* _Requirement_
Please return only the lines from the one holding "middle pip: (156, 133)" through the one holding "index pip: (150, 103)", exactly as they appear in the records below, both ends included.

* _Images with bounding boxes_

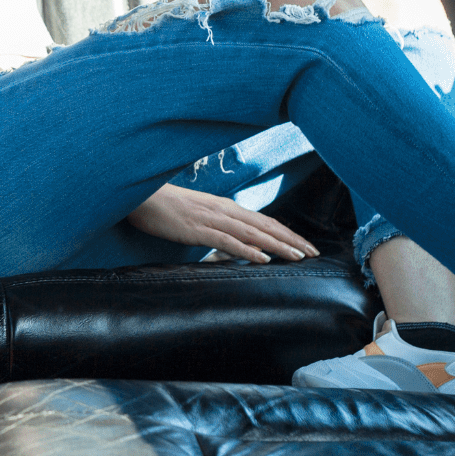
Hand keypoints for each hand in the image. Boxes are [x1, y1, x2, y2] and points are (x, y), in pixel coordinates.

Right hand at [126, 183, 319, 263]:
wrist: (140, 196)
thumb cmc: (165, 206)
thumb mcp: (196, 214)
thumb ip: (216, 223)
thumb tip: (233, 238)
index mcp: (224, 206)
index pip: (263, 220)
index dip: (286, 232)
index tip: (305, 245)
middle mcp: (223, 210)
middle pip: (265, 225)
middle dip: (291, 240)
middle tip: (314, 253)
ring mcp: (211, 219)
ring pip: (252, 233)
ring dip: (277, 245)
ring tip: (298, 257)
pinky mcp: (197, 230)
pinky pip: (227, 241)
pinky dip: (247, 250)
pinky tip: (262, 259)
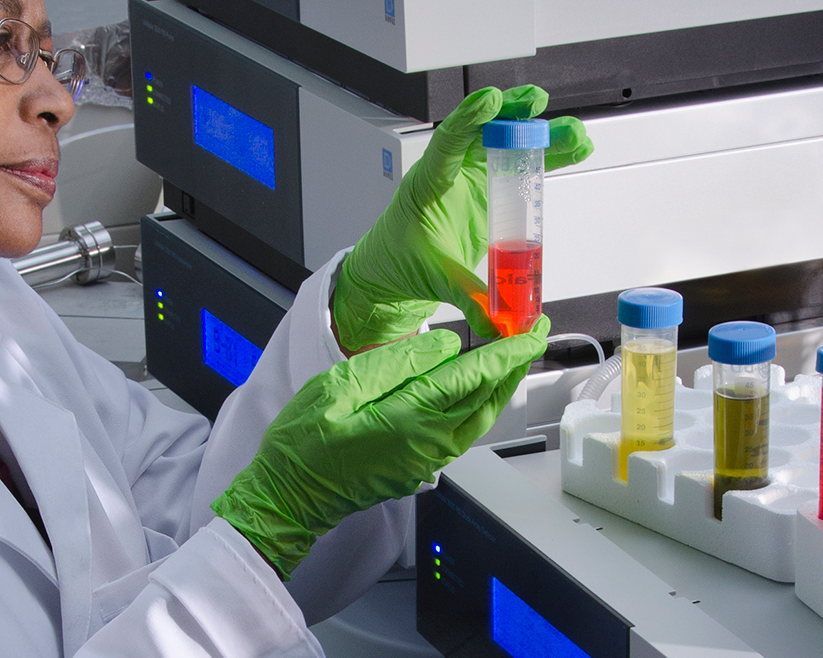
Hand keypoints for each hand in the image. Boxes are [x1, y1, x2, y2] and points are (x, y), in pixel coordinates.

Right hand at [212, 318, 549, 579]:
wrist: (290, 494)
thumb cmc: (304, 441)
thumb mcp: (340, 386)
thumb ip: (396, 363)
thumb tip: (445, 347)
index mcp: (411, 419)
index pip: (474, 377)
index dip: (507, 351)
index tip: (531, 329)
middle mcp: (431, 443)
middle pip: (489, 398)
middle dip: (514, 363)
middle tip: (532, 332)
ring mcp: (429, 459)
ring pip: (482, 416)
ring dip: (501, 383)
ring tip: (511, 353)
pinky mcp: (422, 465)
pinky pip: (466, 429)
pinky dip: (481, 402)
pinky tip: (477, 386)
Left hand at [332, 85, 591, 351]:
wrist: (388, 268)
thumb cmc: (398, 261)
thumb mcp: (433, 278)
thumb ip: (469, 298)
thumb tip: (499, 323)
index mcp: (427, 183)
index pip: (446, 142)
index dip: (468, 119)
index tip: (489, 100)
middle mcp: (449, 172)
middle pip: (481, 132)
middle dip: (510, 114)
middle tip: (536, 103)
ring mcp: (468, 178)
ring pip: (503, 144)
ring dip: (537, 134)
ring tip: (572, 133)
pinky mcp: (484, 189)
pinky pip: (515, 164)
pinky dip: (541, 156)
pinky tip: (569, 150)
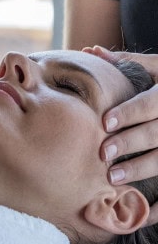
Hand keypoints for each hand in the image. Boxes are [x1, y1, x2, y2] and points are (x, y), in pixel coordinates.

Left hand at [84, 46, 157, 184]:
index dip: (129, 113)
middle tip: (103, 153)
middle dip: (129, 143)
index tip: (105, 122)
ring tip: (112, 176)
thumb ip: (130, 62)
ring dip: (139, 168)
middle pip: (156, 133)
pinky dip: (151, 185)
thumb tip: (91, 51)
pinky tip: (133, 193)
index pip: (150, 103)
--
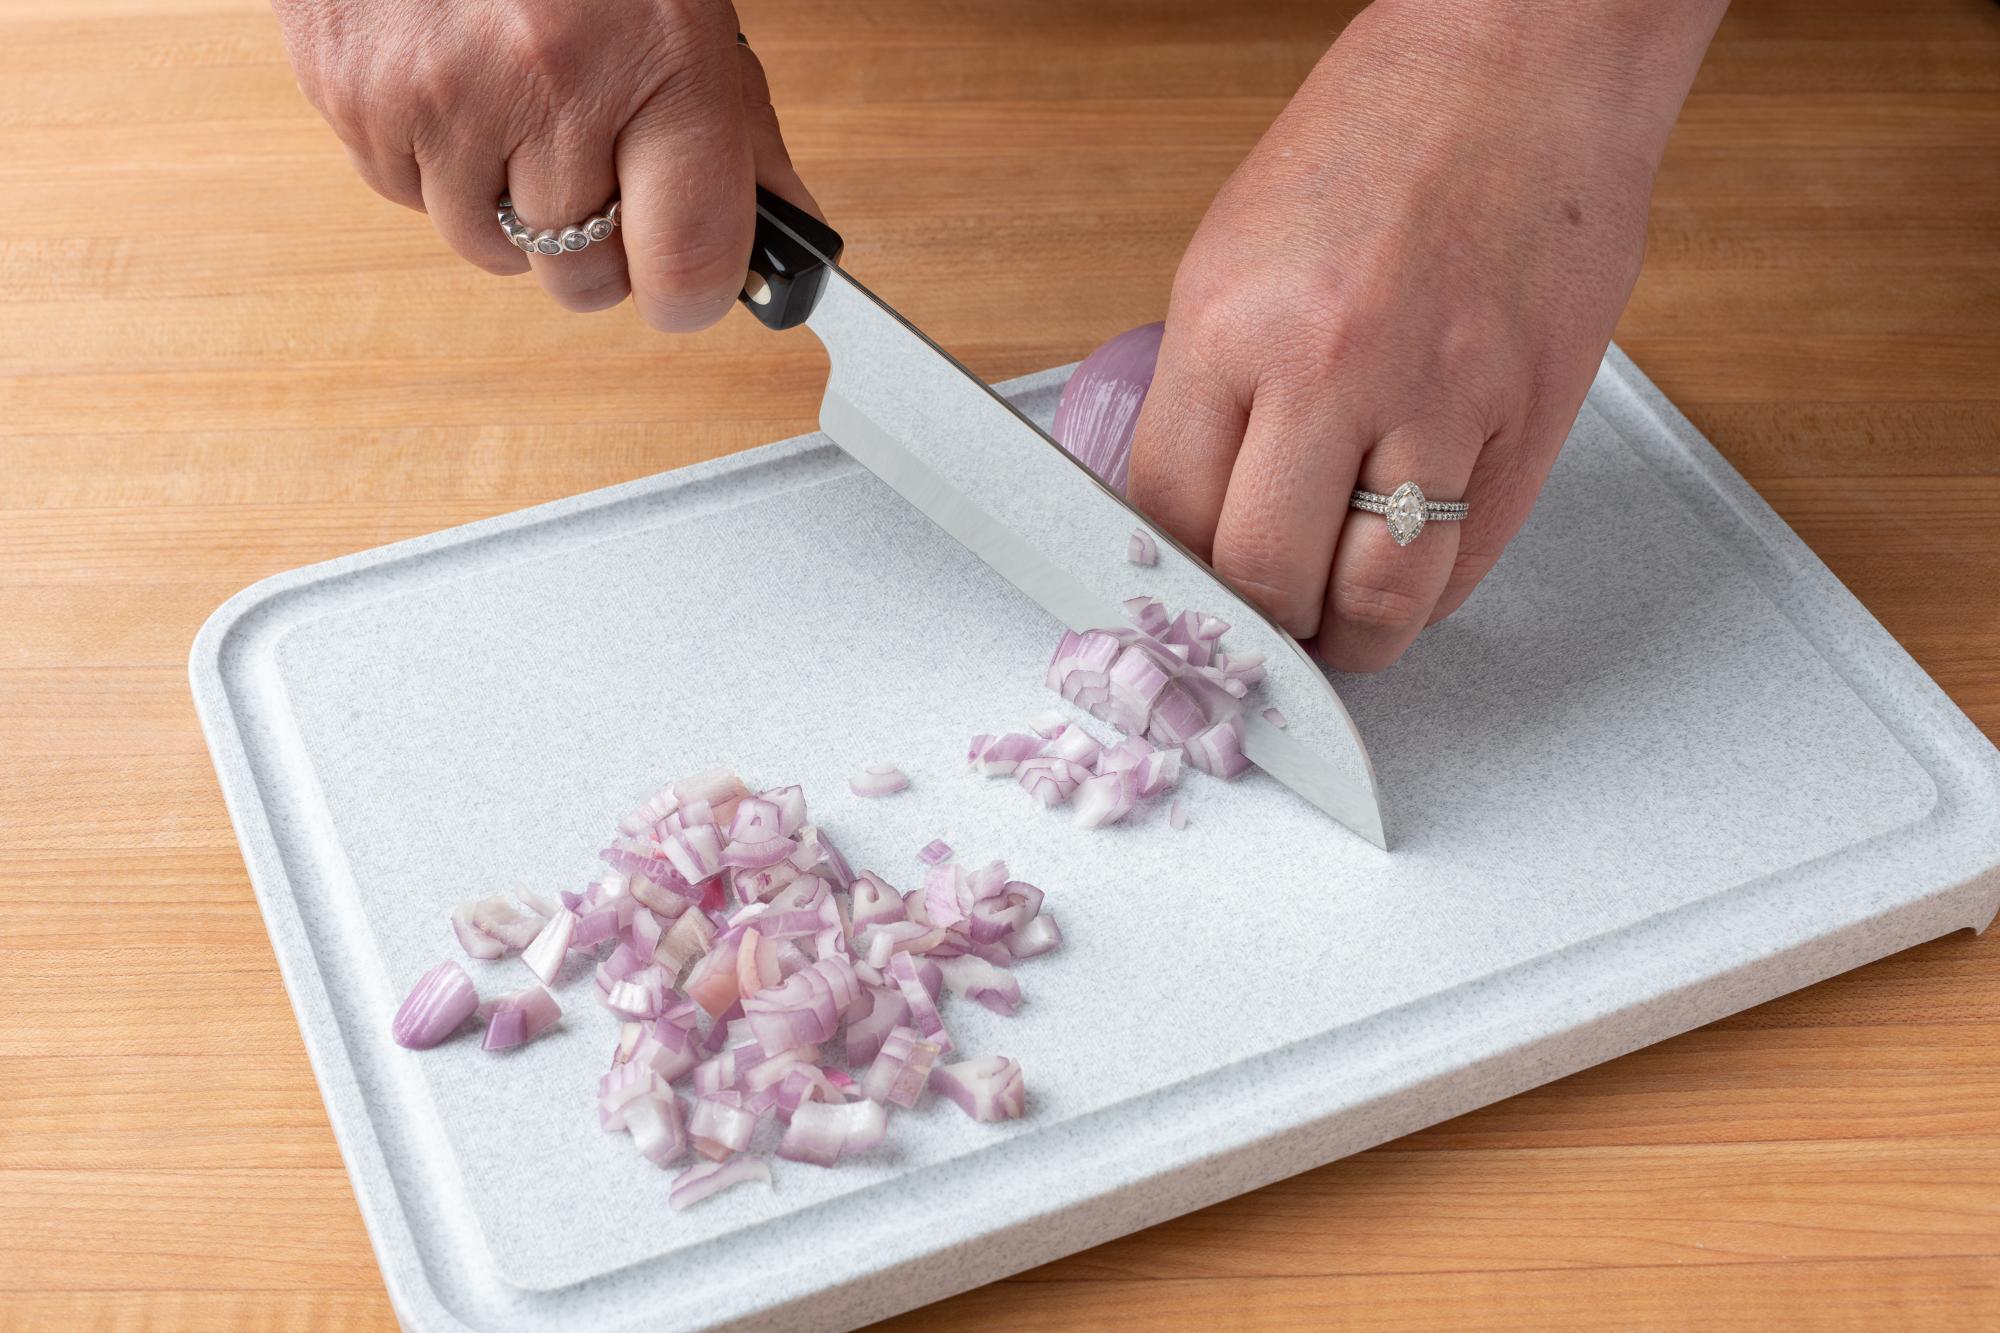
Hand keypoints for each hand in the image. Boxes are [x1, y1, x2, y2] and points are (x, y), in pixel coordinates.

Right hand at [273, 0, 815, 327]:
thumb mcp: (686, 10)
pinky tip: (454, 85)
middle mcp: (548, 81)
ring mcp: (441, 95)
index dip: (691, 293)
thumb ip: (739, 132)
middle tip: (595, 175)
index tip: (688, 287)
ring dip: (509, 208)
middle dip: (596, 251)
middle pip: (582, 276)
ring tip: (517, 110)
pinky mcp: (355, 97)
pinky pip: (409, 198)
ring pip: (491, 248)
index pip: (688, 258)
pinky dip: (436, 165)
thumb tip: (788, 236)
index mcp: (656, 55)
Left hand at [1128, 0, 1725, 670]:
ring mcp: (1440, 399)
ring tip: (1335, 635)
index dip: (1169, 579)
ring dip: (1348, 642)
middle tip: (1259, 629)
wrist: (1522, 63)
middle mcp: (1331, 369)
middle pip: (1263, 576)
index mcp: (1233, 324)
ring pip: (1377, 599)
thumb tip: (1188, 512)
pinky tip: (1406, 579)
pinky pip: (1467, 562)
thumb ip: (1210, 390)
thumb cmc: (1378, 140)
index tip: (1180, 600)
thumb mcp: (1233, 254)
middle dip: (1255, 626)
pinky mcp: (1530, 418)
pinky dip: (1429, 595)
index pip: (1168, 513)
---
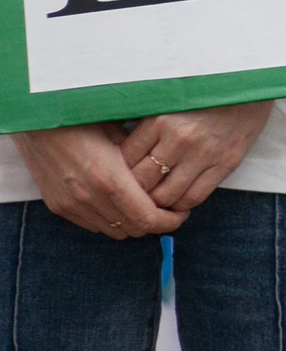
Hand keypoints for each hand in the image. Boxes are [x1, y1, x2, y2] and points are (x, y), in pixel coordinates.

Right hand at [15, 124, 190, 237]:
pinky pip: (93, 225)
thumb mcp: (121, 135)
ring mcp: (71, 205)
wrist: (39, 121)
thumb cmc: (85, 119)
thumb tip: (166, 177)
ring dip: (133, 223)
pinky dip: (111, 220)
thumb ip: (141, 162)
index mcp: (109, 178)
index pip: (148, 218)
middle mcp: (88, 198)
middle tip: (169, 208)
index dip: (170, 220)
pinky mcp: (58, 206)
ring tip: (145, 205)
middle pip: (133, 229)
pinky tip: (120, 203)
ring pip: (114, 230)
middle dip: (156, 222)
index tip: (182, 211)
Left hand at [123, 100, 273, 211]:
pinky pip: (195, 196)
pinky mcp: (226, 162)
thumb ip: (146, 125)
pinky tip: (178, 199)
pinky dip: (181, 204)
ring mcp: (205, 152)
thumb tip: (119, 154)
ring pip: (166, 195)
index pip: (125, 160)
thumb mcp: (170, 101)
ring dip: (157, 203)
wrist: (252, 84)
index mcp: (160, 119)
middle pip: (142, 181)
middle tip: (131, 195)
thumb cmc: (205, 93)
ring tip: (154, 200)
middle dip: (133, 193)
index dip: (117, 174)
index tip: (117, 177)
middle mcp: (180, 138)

* _Solution to this problem_
middle pip: (156, 133)
pinky dip: (151, 185)
thumb tip: (91, 51)
pinky tip: (133, 193)
index pip: (150, 103)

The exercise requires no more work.